> _PROBLEM TO SOLVE_: Would you work out how many lines below include the word "pinky"? Only that number is wanted.

Dataset entries
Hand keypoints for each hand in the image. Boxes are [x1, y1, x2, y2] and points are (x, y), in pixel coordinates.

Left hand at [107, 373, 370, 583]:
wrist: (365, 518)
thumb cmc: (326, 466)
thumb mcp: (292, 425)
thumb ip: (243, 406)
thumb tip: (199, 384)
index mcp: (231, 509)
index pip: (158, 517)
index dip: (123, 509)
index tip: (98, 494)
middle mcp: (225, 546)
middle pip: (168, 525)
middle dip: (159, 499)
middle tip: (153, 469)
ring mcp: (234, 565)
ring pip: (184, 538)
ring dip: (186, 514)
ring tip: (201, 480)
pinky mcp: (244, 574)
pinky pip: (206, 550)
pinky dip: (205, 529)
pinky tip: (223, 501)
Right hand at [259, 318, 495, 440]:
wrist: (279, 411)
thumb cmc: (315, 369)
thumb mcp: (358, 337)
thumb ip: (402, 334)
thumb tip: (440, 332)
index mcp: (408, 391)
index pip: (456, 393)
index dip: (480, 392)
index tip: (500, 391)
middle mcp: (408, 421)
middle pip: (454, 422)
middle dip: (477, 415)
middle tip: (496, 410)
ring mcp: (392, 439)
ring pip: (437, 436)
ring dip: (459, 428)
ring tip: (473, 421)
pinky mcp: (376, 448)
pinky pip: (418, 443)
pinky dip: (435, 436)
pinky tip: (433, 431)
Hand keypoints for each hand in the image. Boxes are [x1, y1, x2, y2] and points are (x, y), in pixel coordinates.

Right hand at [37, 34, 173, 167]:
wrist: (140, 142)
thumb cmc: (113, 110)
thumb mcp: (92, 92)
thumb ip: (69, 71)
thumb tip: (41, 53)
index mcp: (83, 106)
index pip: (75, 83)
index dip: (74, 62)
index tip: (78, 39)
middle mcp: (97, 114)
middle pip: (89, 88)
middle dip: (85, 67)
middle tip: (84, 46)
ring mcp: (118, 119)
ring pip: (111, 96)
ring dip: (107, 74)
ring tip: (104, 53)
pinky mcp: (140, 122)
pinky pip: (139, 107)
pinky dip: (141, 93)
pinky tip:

> _SOLUTION BELOW_: 12